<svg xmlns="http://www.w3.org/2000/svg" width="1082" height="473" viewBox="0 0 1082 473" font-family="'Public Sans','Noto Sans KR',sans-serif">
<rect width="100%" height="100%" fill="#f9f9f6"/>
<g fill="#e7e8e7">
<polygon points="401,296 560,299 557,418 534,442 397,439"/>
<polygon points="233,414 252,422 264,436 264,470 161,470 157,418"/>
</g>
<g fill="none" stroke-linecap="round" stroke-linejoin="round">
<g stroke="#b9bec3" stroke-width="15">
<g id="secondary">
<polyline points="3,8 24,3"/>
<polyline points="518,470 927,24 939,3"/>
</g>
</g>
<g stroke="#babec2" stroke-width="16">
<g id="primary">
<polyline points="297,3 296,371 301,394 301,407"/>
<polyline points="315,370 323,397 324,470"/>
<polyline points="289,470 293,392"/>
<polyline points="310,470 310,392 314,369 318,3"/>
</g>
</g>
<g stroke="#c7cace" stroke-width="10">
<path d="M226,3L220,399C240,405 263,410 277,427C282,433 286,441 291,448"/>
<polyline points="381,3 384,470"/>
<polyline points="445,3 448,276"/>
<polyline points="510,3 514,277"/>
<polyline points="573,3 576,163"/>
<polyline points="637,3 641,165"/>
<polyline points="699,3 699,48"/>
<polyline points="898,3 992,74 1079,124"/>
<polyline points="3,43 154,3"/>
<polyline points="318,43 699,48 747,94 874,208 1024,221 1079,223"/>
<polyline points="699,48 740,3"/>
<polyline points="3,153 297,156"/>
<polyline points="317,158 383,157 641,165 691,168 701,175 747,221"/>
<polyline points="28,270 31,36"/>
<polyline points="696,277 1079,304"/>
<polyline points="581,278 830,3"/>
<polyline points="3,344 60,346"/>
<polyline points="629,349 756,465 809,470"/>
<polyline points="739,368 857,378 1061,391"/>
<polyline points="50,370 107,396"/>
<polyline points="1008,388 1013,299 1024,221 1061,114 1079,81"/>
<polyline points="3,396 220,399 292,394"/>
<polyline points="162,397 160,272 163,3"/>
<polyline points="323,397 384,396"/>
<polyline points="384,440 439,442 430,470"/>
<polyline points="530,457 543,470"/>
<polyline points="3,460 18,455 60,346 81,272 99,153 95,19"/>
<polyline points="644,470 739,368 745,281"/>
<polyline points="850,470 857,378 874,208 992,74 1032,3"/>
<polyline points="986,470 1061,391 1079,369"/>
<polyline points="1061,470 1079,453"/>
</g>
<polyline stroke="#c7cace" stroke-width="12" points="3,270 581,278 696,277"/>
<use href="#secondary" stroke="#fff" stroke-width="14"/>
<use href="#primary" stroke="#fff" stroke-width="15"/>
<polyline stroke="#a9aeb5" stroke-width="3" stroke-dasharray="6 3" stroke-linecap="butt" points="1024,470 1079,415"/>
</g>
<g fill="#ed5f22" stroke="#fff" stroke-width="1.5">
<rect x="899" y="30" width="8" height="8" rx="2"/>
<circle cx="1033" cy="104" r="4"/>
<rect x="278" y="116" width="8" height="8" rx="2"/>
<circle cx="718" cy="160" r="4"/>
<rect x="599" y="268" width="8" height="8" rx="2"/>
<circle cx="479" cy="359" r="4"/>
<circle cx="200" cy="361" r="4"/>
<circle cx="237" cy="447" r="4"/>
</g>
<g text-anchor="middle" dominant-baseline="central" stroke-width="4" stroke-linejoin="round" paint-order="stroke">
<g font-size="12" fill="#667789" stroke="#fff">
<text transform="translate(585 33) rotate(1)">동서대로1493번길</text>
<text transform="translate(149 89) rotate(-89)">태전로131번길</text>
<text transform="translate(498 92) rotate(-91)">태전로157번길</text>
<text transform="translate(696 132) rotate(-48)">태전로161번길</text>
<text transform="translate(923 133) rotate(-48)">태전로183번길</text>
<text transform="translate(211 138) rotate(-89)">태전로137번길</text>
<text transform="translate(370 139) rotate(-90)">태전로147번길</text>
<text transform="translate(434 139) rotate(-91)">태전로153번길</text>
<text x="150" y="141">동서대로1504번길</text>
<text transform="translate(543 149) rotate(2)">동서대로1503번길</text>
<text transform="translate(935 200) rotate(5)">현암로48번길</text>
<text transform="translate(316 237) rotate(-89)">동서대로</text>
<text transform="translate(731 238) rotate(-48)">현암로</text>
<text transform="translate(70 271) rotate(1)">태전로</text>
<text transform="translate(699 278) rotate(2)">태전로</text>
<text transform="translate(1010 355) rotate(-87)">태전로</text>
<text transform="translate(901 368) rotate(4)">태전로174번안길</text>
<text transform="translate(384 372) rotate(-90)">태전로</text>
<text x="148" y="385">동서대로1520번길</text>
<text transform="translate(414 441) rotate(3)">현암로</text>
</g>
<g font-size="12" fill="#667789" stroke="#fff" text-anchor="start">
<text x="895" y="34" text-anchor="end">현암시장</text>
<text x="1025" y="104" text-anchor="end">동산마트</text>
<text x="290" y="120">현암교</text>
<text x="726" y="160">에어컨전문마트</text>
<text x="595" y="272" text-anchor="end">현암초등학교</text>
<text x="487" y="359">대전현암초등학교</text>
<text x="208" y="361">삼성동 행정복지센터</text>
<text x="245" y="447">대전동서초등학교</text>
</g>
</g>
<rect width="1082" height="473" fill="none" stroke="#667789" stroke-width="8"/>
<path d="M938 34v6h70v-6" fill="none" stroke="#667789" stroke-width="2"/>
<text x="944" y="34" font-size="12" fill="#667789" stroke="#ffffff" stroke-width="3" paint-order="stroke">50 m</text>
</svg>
# # #
» Your objective
The complete set of entries is to be restated word for word.

» Solved problem
<svg xmlns="http://www.w3.org/2000/svg" width="1082" height="473" viewBox="0 0 1082 473" font-family="'Public Sans','Noto Sans KR',sans-serif">
<rect width="100%" height="100%" fill="#f9f9f6"/>
<g fill="#e7e8e7">
<polygon points="401,296 560,299 557,418 534,442 397,439"/>
<polygon points="233,414 252,422 264,436 264,470 161,470 157,418"/>
</g>
<g fill="none" stroke-linecap="round" stroke-linejoin="round">
<g stroke="#b9bec3" stroke-width="15">
<g id="secondary">
<polyline points="3,8 24,3"/>
<polyline points="518,470 927,24 939,3"/>
</g>
</g>
<g stroke="#babec2" stroke-width="16">
<g id="primary">
<polyline points="297,3 296,371 301,394 301,407"/>
<polyline points="315,370 323,397 324,470"/>
<polyline points="289,470 293,392"/>
<polyline points="310,470 310,392 314,369 318,3"/>
</g>
</g>
<g stroke="#c7cace" stroke-width="10">
<path d="M226,3L220,399C240,405 263,410 277,427C282,433 286,441 291,448"/>
<polyline points="381,3 384,470"/>
<polyline points="445,3 448,276"/>
<polyline points="510,3 514,277"/>
<polyline points="573,3 576,163"/>
<polyline points="637,3 641,165"/>
<polyline points="699,3 699,48"/>
<polyline points="898,3 992,74 1079,124"/>
<polyline points="3,43 154,3"/>
<polyline points="318,43 699,48 747,94 874,208 1024,221 1079,223"/>
<polyline points="699,48 740,3"/>
<polyline points="3,153 297,156"/>
<polyline points="317,158 383,157 641,165 691,168 701,175 747,221"/>
<polyline points="28,270 31,36"/>
<polyline points="696,277 1079,304"/>
<polyline points="581,278 830,3"/>
<polyline points="3,344 60,346"/>
<polyline points="629,349 756,465 809,470"/>
<polyline points="739,368 857,378 1061,391"/>
<polyline points="50,370 107,396"/>
<polyline points="1008,388 1013,299 1024,221 1061,114 1079,81"/>
<polyline points="3,396 220,399 292,394"/>
<polyline points="162,397 160,272 163,3"/>
<polyline points="323,397 384,396"/>
<polyline points="384,440 439,442 430,470"/>
<polyline points="530,457 543,470"/>
<polyline points="3,460 18,455 60,346 81,272 99,153 95,19"/>
<polyline points="644,470 739,368 745,281"/>
<polyline points="850,470 857,378 874,208 992,74 1032,3"/>
<polyline points="986,470 1061,391 1079,369"/>
<polyline points="1061,470 1079,453"/>
</g>
<polyline stroke="#c7cace" stroke-width="12" points="3,270 581,278 696,277"/>
<use href="#secondary" stroke="#fff" stroke-width="14"/>
<use href="#primary" stroke="#fff" stroke-width="15"/>
<polyline stroke="#a9aeb5" stroke-width="3" stroke-dasharray="6 3" stroke-linecap="butt" points="1024,470 1079,415"/>
</g>
<g fill="#ed5f22" stroke="#fff" stroke-width="1.5">
<rect x="899" y="30" width="8" height="8" rx="2"/>
<circle cx="1033" cy="104" r="4"/>
<rect x="278" y="116" width="8" height="8" rx="2"/>
<circle cx="718" cy="160" r="4"/>
<rect x="599" y="268" width="8" height="8" rx="2"/>
<circle cx="479" cy="359" r="4"/>
<circle cx="200" cy="361" r="4"/>
<circle cx="237" cy="447" r="4"/>
</g>
<g text-anchor="middle" dominant-baseline="central" stroke-width="4" stroke-linejoin="round" paint-order="stroke">
<g font-size="12" fill="#667789" stroke="#fff">
<text transform="translate(585 33) rotate(1)">동서대로1493번길</text>
<text transform="translate(149 89) rotate(-89)">태전로131번길</text>
<text transform="translate(498 92) rotate(-91)">태전로157번길</text>
<text transform="translate(696 132) rotate(-48)">태전로161번길</text>
<text transform="translate(923 133) rotate(-48)">태전로183번길</text>
<text transform="translate(211 138) rotate(-89)">태전로137번길</text>
<text transform="translate(370 139) rotate(-90)">태전로147번길</text>
<text transform="translate(434 139) rotate(-91)">태전로153번길</text>
<text x="150" y="141">동서대로1504번길</text>
<text transform="translate(543 149) rotate(2)">동서대로1503번길</text>
<text transform="translate(935 200) rotate(5)">현암로48번길</text>
<text transform="translate(316 237) rotate(-89)">동서대로</text>
<text transform="translate(731 238) rotate(-48)">현암로</text>
<text transform="translate(70 271) rotate(1)">태전로</text>
<text transform="translate(699 278) rotate(2)">태전로</text>
<text transform="translate(1010 355) rotate(-87)">태전로</text>
<text transform="translate(901 368) rotate(4)">태전로174번안길</text>
<text transform="translate(384 372) rotate(-90)">태전로</text>
<text x="148" y="385">동서대로1520번길</text>
<text transform="translate(414 441) rotate(3)">현암로</text>
</g>
<g font-size="12" fill="#667789" stroke="#fff" text-anchor="start">
<text x="895" y="34" text-anchor="end">현암시장</text>
<text x="1025" y="104" text-anchor="end">동산마트</text>
<text x="290" y="120">현암교</text>
<text x="726" y="160">에어컨전문마트</text>
<text x="595" y="272" text-anchor="end">현암초등학교</text>
<text x="487" y="359">대전현암초등학교</text>
<text x="208" y="361">삼성동 행정복지센터</text>
<text x="245" y="447">대전동서초등학교</text>
</g>
</g>
<rect width="1082" height="473" fill="none" stroke="#667789" stroke-width="8"/>
<path d="M938 34v6h70v-6" fill="none" stroke="#667789" stroke-width="2"/>
<text x="944" y="34" font-size="12" fill="#667789" stroke="#ffffff" stroke-width="3" paint-order="stroke">50 m</text>
</svg>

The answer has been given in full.